Swap every "Ibiza" for "Eivissa" in the records below and write out all of their text lines with nothing else changed. Leave the pictures out.
*** PROVIDED DATA
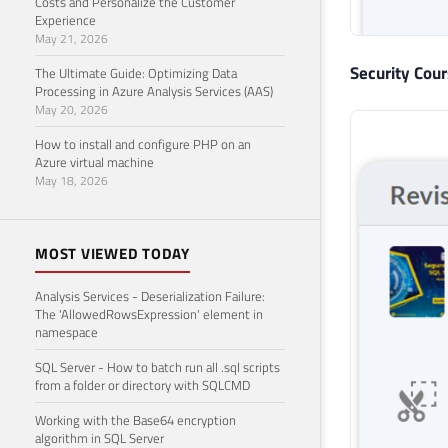
Costs and Personalize the Customer
Experience
May 21, 2026
Security Cou
The Ultimate Guide: Optimizing Data
Processing in Azure Analysis Services (AAS)
May 20, 2026
How to install and configure PHP on an
Azure virtual machine
May 18, 2026
MOST VIEWED TODAY
Analysis Services - Deserialization Failure:
The 'AllowedRowsExpression' element in
namespace
SQL Server - How to batch run all .sql scripts
from a folder or directory with SQLCMD
Working with the Base64 encryption
algorithm in SQL Server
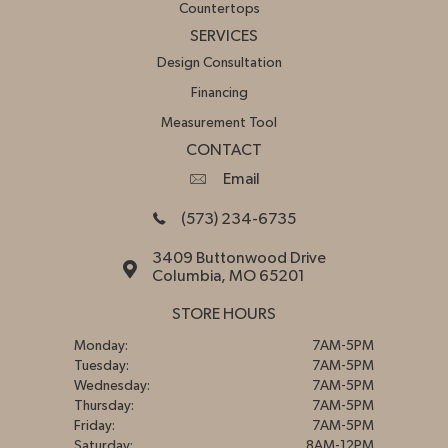
Countertops
SERVICES
Design Consultation
Financing
Measurement Tool
CONTACT
Email
(573) 234-6735
3409 Buttonwood Drive
Columbia, MO 65201
STORE HOURS
Monday:
7AM-5PM
Tuesday:
7AM-5PM
Wednesday:
7AM-5PM
Thursday:
7AM-5PM
Friday:
7AM-5PM
Saturday:
8AM-12PM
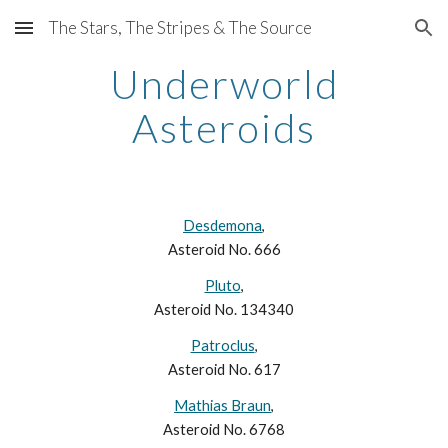
The Stars, The Stripes & The Source
Skip to main content
Skip to navigation
Underworld
Asteroids
Desdemona
,
Asteroid No. 666
Pluto
,
Asteroid No. 134340
Patroclus
,
Asteroid No. 617
Mathias Braun
,
Asteroid No. 6768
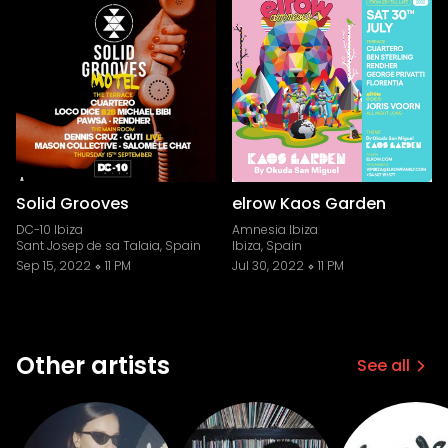
Solid Grooves
elrow Kaos Garden
DC-10 Ibiza
Amnesia Ibiza
Sant Josep de sa Talaia, Spain
Ibiza, Spain
Sep 15, 2022
11 PM
Jul 30, 2022
11 PM
Other artists
See all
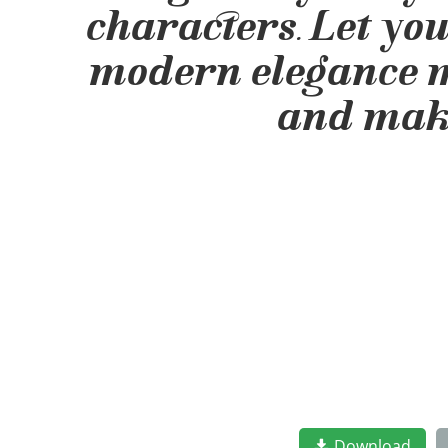
characters. Let yo
modern elegance mee
and make
Download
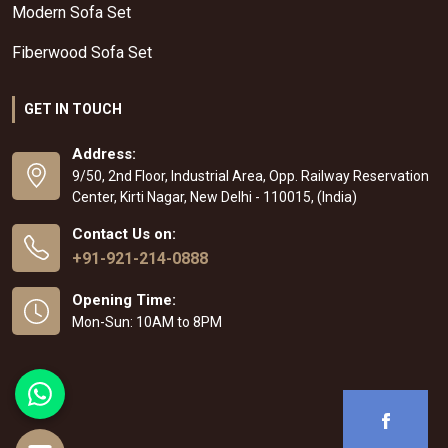
Modern Sofa Set
Fiberwood Sofa Set
GET IN TOUCH
Address:
9/50, 2nd Floor, Industrial Area, Opp. Railway Reservation
Center, Kirti Nagar, New Delhi - 110015, (India)
Contact Us on:
+91-921-214-0888
Opening Time:
Mon-Sun: 10AM to 8PM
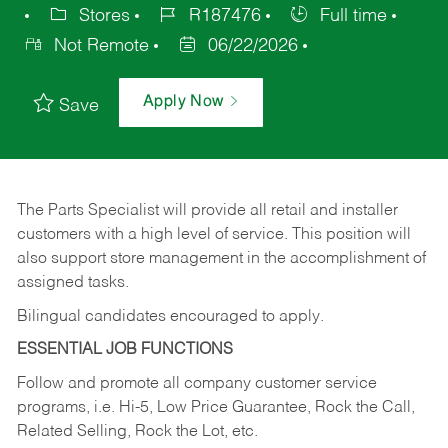
Stores
R187476
Full time
Not Remote
06/22/2026
Apply Now
Save
The Parts Specialist will provide all retail and installer
customers with a high level of service. This position will
also support store management in the accomplishment of
assigned tasks.
Bilingual candidates encouraged to apply.
ESSENTIAL JOB FUNCTIONS
Follow and promote all company customer service
programs, i.e. Hi-5, Low Price Guarantee, Rock the Call,
Related Selling, Rock the Lot, etc.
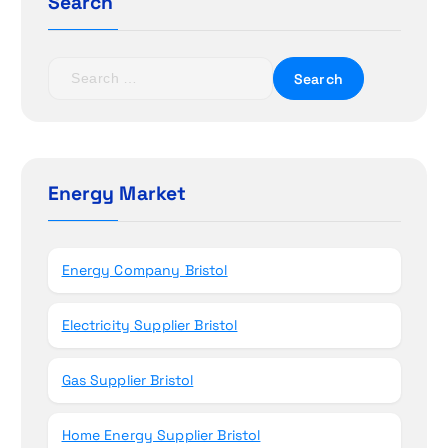
a
Search
t
S
i
e
a
o
r
c
n
h
Energy Market
f
o
r
Energy Company Bristol
:
Electricity Supplier Bristol
Gas Supplier Bristol
Home Energy Supplier Bristol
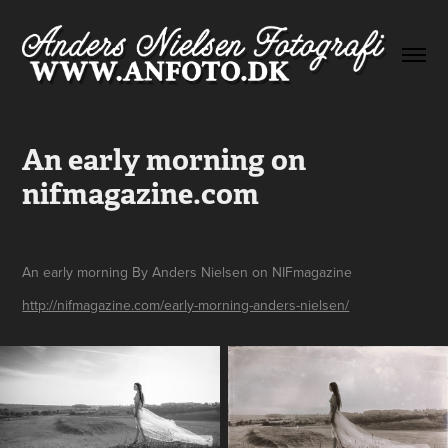
An early morning on 
nifmagazine.com
An early morning By Anders Nielsen on NIFmagazine
http://nifmagazine.com/early-morning-anders-nielsen/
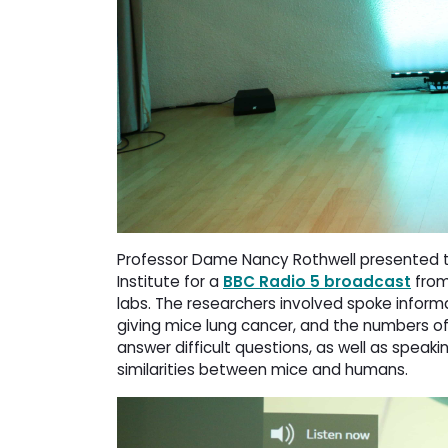
Professor Dame Nancy Rothwell presented t
Institute for a
BBC Radio 5 broadcast
from 
labs. The researchers involved spoke informat
giving mice lung cancer, and the numbers of
answer difficult questions, as well as speaki
similarities between mice and humans.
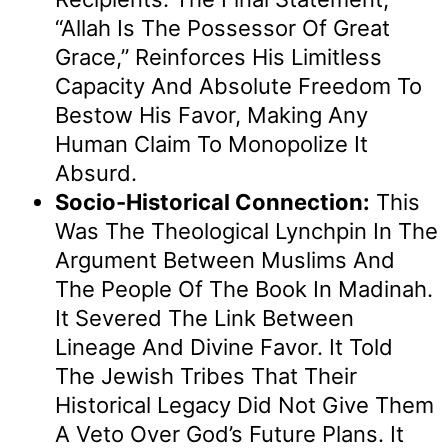
“Allah Is The Possessor Of Great
Grace,” Reinforces His Limitless
Capacity And Absolute Freedom To
Bestow His Favor, Making Any
Human Claim To Monopolize It
Absurd.
Socio-Historical Connection:
This
Was The Theological Lynchpin In The
Argument Between Muslims And
The People Of The Book In Madinah.
It Severed The Link Between
Lineage And Divine Favor. It Told
The Jewish Tribes That Their
Historical Legacy Did Not Give Them
A Veto Over God’s Future Plans. It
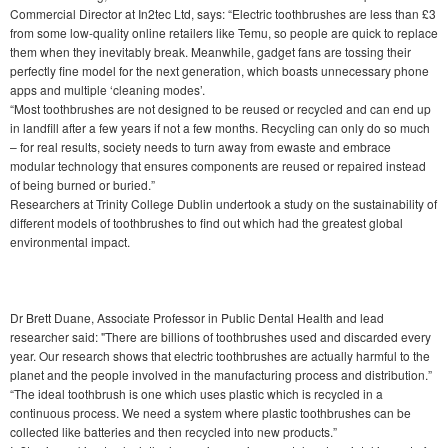
Commercial Director at In2tec Ltd, says: “Electric toothbrushes are less than £3
from some low-quality online retailers like Temu, so people are quick to replace
them when they inevitably break. Meanwhile, gadget fans are tossing their
perfectly fine model for the next generation, which boasts unnecessary phone
apps and multiple ‘cleaning modes’.
“Most toothbrushes are not designed to be reused or recycled and can end up
in landfill after a few years if not a few months. Recycling can only do so much
– for real results, society needs to turn away from ewaste and embrace
modular technology that ensures components are reused or repaired instead
of being burned or buried.”
Researchers at Trinity College Dublin undertook a study on the sustainability of
different models of toothbrushes to find out which had the greatest global
environmental impact.
Dr Brett Duane, Associate Professor in Public Dental Health and lead
researcher said: "There are billions of toothbrushes used and discarded every
year. Our research shows that electric toothbrushes are actually harmful to the
planet and the people involved in the manufacturing process and distribution.”
“The ideal toothbrush is one which uses plastic which is recycled in a
continuous process. We need a system where plastic toothbrushes can be
collected like batteries and then recycled into new products.”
******
FINISHED EXERCISE:
Costs and Personalize the Customer
Experience
May 21, 2026
Security Cou
The Ultimate Guide: Optimizing Data
Processing in Azure Analysis Services (AAS)
May 20, 2026
How to install and configure PHP on an
Azure virtual machine
May 18, 2026
MOST VIEWED TODAY
Analysis Services - Deserialization Failure:
The 'AllowedRowsExpression' element in
namespace
SQL Server - How to batch run all .sql scripts
from a folder or directory with SQLCMD
Working with the Base64 encryption
algorithm in SQL Server
Countertops
SERVICES
Design Consultation
Financing
Measurement Tool
CONTACT
Email
(573) 234-6735
3409 Buttonwood Drive
Columbia, MO 65201
STORE HOURS
Monday:
7AM-5PM
Tuesday:
7AM-5PM
Wednesday:
7AM-5PM
Thursday:
7AM-5PM
Friday:
7AM-5PM
Saturday:
8AM-12PM
The Stars, The Stripes & The Source
Skip to main content
Skip to navigation
Underworld
Asteroids
Desdemona
,
Asteroid No. 666
Pluto
,
Asteroid No. 134340
Patroclus
,
Asteroid No. 617
Mathias Braun
,
Asteroid No. 6768
Solid Grooves
elrow Kaos Garden
DC-10 Eivissa
Amnesia Eivissa
Sant Josep de sa Talaia, Spain
Eivissa, Spain
Sep 15, 2022
11 PM
Jul 30, 2022
11 PM
Other artists
See all
characters. Let yo
modern elegance mee
and make
Download
Modern Sofa Set
Fiberwood Sofa Set
GET IN TOUCH
Address:
9/50, 2nd Floor, Industrial Area, Opp. Railway Reservation
Center, Kirti Nagar, New Delhi - 110015, (India)
Contact Us on:
+91-921-214-0888
Opening Time:
Mon-Sun: 10AM to 8PM
Stores
R187476
Full time
Not Remote
06/22/2026
Apply Now
Save
The Parts Specialist will provide all retail and installer
customers with a high level of service. This position will
also support store management in the accomplishment of
assigned tasks.
Bilingual candidates encouraged to apply.
ESSENTIAL JOB FUNCTIONS
Follow and promote all company customer service
programs, i.e. Hi-5, Low Price Guarantee, Rock the Call,
Related Selling, Rock the Lot, etc.
a
Search
t
S
i
e
a
o
r
c
n
h
Energy Market
f
o
r
Energy Company Bristol
:
Electricity Supplier Bristol
Gas Supplier Bristol
Home Energy Supplier Bristol
An early morning on 
nifmagazine.com
An early morning By Anders Nielsen on NIFmagazine
http://nifmagazine.com/early-morning-anders-nielsen/
Professor Dame Nancy Rothwell presented t
Institute for a
BBC Radio 5 broadcast
from 
labs. The researchers involved spoke informat
giving mice lung cancer, and the numbers of
answer difficult questions, as well as speaki
similarities between mice and humans.
“Allah Is The Possessor Of Great
Grace,” Reinforces His Limitless
Capacity And Absolute Freedom To
Bestow His Favor, Making Any
Human Claim To Monopolize It
Absurd.
Socio-Historical Connection:
This
Was The Theological Lynchpin In The
Argument Between Muslims And
The People Of The Book In Madinah.
It Severed The Link Between
Lineage And Divine Favor. It Told
The Jewish Tribes That Their
Historical Legacy Did Not Give Them
A Veto Over God’s Future Plans. It
Commercial Director at In2tec Ltd, says: “Electric toothbrushes are less than £3
from some low-quality online retailers like Temu, so people are quick to replace
them when they inevitably break. Meanwhile, gadget fans are tossing their
perfectly fine model for the next generation, which boasts unnecessary phone
apps and multiple ‘cleaning modes’.
“Most toothbrushes are not designed to be reused or recycled and can end up
in landfill after a few years if not a few months. Recycling can only do so much
– for real results, society needs to turn away from ewaste and embrace
modular technology that ensures components are reused or repaired instead
of being burned or buried.”
Researchers at Trinity College Dublin undertook a study on the sustainability of
different models of toothbrushes to find out which had the greatest global
environmental impact.
Dr Brett Duane, Associate Professor in Public Dental Health and lead
researcher said: "There are billions of toothbrushes used and discarded every
year. Our research shows that electric toothbrushes are actually harmful to the
planet and the people involved in the manufacturing process and distribution.”
“The ideal toothbrush is one which uses plastic which is recycled in a
continuous process. We need a system where plastic toothbrushes can be
collected like batteries and then recycled into new products.”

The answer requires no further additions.